[Source passage — start]
The output is as follows.

Product:Book, Price:10, Qty:50
Product:Phone, Price:25, Qty:20
Product:Pillow, Price:8, Qty:10

Source code

All the source code are in a header file, just include the MiniBinStream.h to use the stream class. The class is not using any C++11/14 features. It has been tested on VS2008, GCC4.4 and Clang 3.2. The class is just a thin wrapper over the fstream: there isn't any need for me to explain anything.

// The MIT License (MIT)
// Simplistic Binary Streams 0.9
// Copyright (C) 2014, by Wong Shao Voon (shaovoon@yahoo.com)
//
// http://opensource.org/licenses/MIT
//

#ifndef MiniBinStream_H
#define MiniBinStream_H

#include <fstream>
#include <vector>
#include <string>
#include <cstring>
#include <stdexcept>
#include <iostream>

namespace simple
{

class file_istream
{
public:
    file_istream() {}
    file_istream(const char * file, std::ios_base::openmode mode) 
    {
        open(file, mode);
    }
    void open(const char * file, std::ios_base::openmode mode)
    {
        m_istm.open(file, mode);
    }
    void close()
    {
        m_istm.close();
    }
    bool is_open()
    {
        return m_istm.is_open();
    }
    bool eof() const
    {
        return m_istm.eof();
    }
    std::ifstream::pos_type tellg()
    {
        return m_istm.tellg();
    }
    void seekg (std::streampos pos)
    {
        m_istm.seekg(pos);
    }
    void seekg (std::streamoff offset, std::ios_base::seekdir way)
    {
        m_istm.seekg(offset, way);
    }

    template<typename T>
    void read(T& t)
    {
        if(m_istm.read(reinterpret_cast<char*>(&t), sizeof(T)).bad())
        {
            throw std::runtime_error("Read Error!");
        }
    }
    void read(char* p, size_t size)
    {
        if(m_istm.read(p, size).bad())
        {
            throw std::runtime_error("Read Error!");
        }
    }
private:
    std::ifstream m_istm;
};

template<>
void file_istream::read(std::vector<char>& vec)
{
    if(m_istm.read(reinterpret_cast<char*>(&vec[0]), vec.size()).bad())
    {
        throw std::runtime_error("Read Error!");
    }
}

template<typename T>
file_istream& operator >> (file_istream& istm, T& val)
{
    istm.read(val);

    return istm;
}

template<>
file_istream& operator >> (file_istream& istm, std::string& val)
{
    int size = 0;
    istm.read(size);

    if(size<=0)
        return istm;

    std::vector<char> vec((size_t)size);
    istm.read(vec);
    val.assign(&vec[0], (size_t)size);

    return istm;
}

class mem_istream
{
public:
    mem_istream() : m_index(0) {}
    mem_istream(const char * mem, size_t size) 
    {
        open(mem, size);
    }
    mem_istream(const std::vector<char>& vec)
[Source passage — finish]
[Records to use — start]
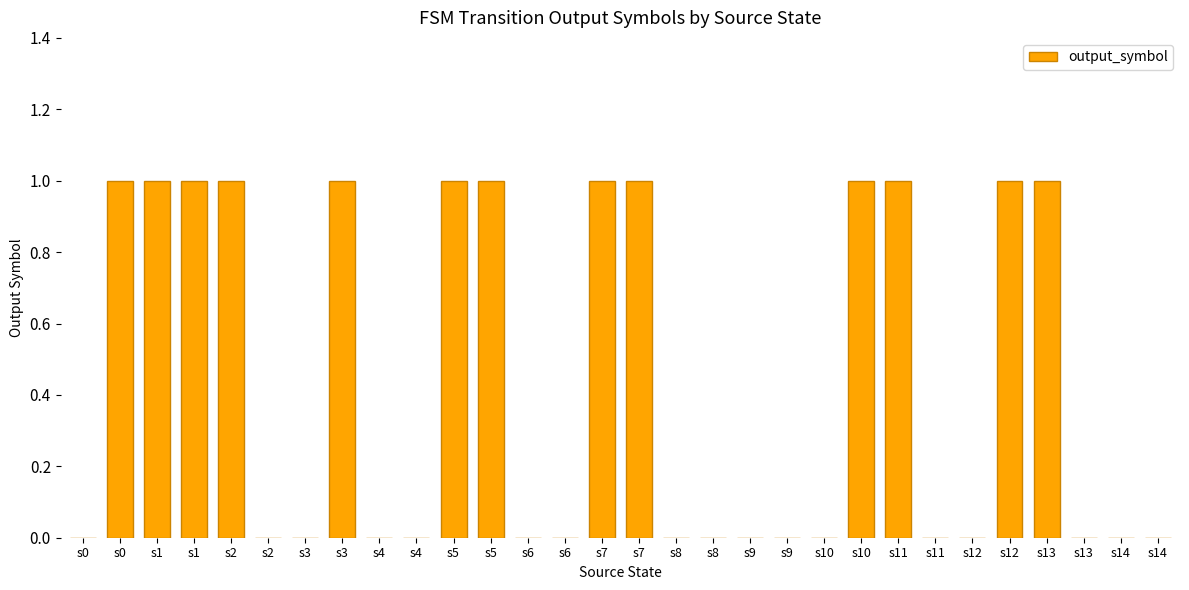

Are the bars horizontal?

No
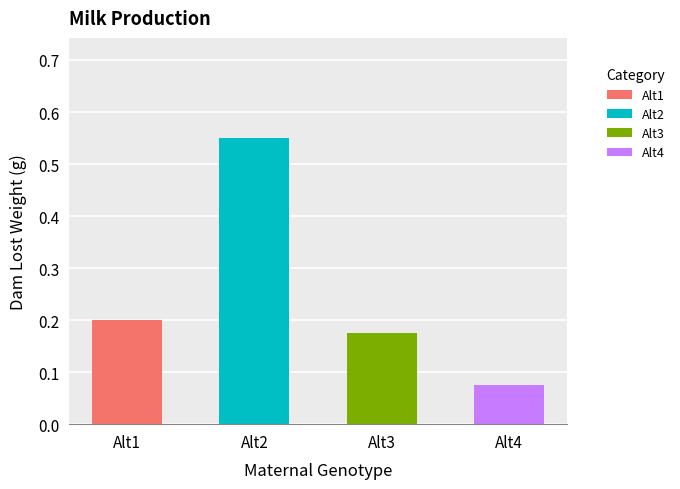

The value at Alt3 is 0.3. True or false?

False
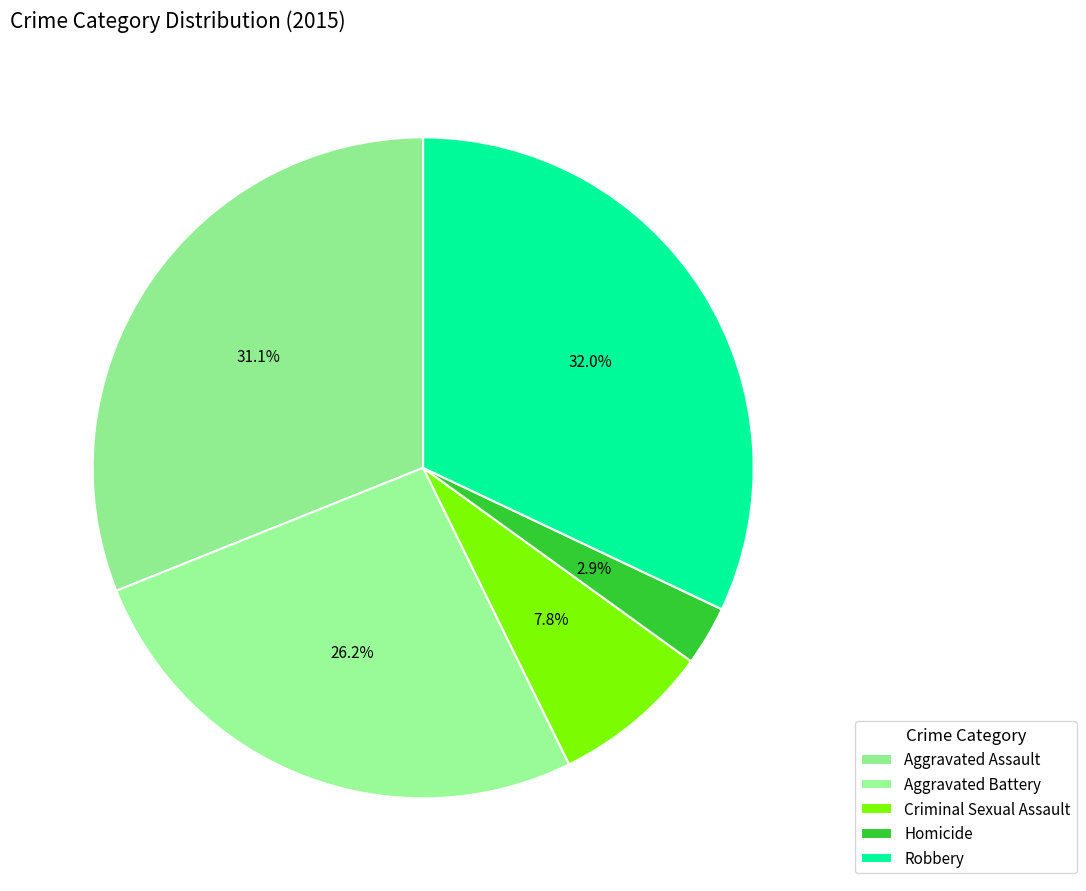

How many slices are in this pie chart?

5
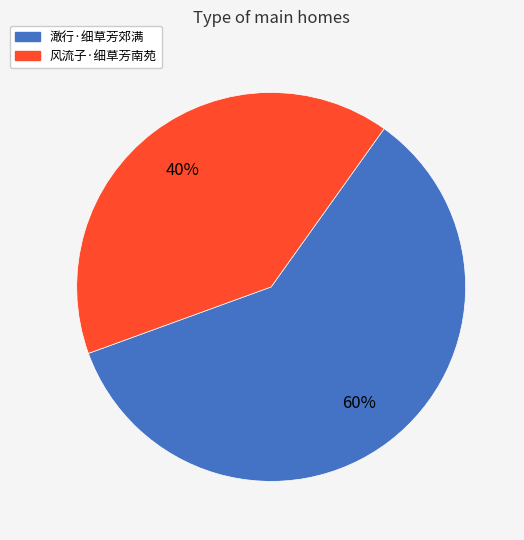

Combined, do 澉行·细草芳郊满 and 风流子·细草芳南苑 account for over 50%?

Yes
[Records to use — finish]
## Questions to answer
**A)** According to the source code passage, which compilers has the stream class been tested on?
**B)** Lay out the listing's lines as a JSON list of strings, one string per line and blank lines omitted, starting at the line holding "Combined, do 澉行·细草芳郊满" and running through the end of the listing, inclusive.

## Answers
**A)** VS2008, GCC4.4 and Clang 3.2.

**B)**
[
  "Combined, do 澉行·细草芳郊满 and 风流子·细草芳南苑 account for over 50%?",
  "Yes"
]